Pelosi has made it clear she wants to focus on legislation to help lower health care costs.
There is talk of trying to make incremental changes, such as expanding Medicare to include dental and vision coverage.
Democrats also want to reverse Trump’s executive actions regarding the Affordable Care Act, such as his cuts to funding for those who help individuals buy health care coverage using markets established by the Act.
None of those Democratic cost-related plans, though, are likely to get far in the Senate. But Democrats see the ability to make a strong political statement.

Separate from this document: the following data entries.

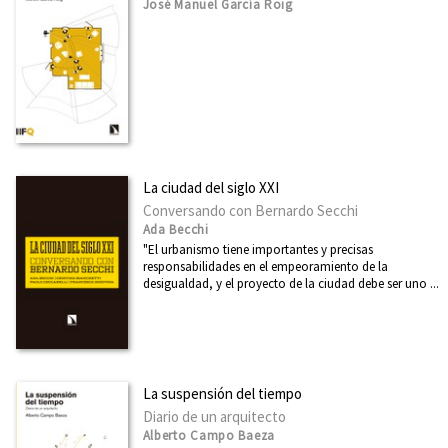
José Manuel García Roig
La ciudad del siglo XXI
Conversando con Bernardo Secchi
Ada Becchi
"El urbanismo tiene importantes y precisas
responsabilidades en el empeoramiento de la
desigualdad, y el proyecto de la ciudad debe ser uno ...
La suspensión del tiempo
Diario de un arquitecto
Alberto Campo Baeza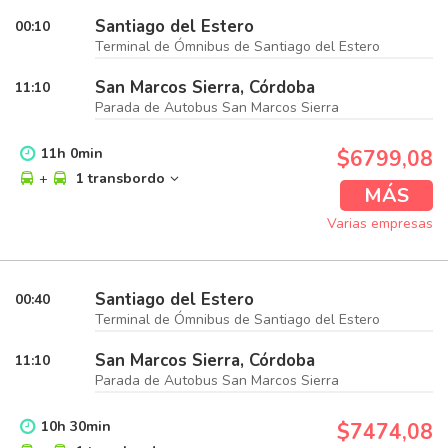
Santiago del Estero
00:10
Terminal de Ómnibus de Santiago del Estero
San Marcos Sierra, Córdoba
11:10
Parada de Autobus San Marcos Sierra
11
h
0
min
$6799,08
+
1 transbordo
MÁS
Varias empresas
Santiago del Estero
00:40
Terminal de Ómnibus de Santiago del Estero
San Marcos Sierra, Córdoba
11:10
Parada de Autobus San Marcos Sierra
10
h
30
min
$7474,08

“Democrats will be focusing on ways we can expand affordable coverage, including strengthening Medicaid and Medicare and undoing the Trump administration and Congressional Republicans’ health care sabotage,” said Rep. Ben Ray Luján, D-New Mexico, outgoing DCCC Chairman and assistant Democratic leader in the next Congress.
“The American people made it clear this past election that they want Congress to make health care more affordable and accessible, so it would be incumbent on Republicans to come to the table and work with us on passing legislation,” he said.
Democrats also want to have more conversations on how to move towards universal coverage, though senior House Democratic aides cautioned it’s unclear at this point specifically how such a plan would work.
Some members of Congress, including newly-elected freshman, have campaigned on working for Medicare for all.
The importance of the issue was obvious in the campaign for California’s 21st district, where Republicans saw their incumbent Rep. David Valadao as safe.
He’d consistently won the district by a large margin, even in 2016, when Democratic presidential nominee Hillary Clinton won by 15 over Trump.
But Thursday, Valadao conceded to Democratic challenger TJ Cox as it became clear Cox would win by less than a thousand votes.
Cox, like many other Democrats, pointed out Valadao’s votes to repeal Obamacare — the Republican House voted to repeal the legislation 67 times over six years.
Cox also had a personal edge on health care. He’d given funding through his investment business to five health clinics in the area, which he has said provided 26,000 Central Valley residents with health care. His wife, Dr. Kathleen Murphy, is also a pediatric intensive care physician.
Cox sees his election is a mandate from his constituents to continue to find progress on making health care more affordable.
“The Affordable Care Act was the first step and first glimpse towards quality, affordable health care for all,” Cox said. “Seeing Republicans trying to take that away — there was an obvious backlash.”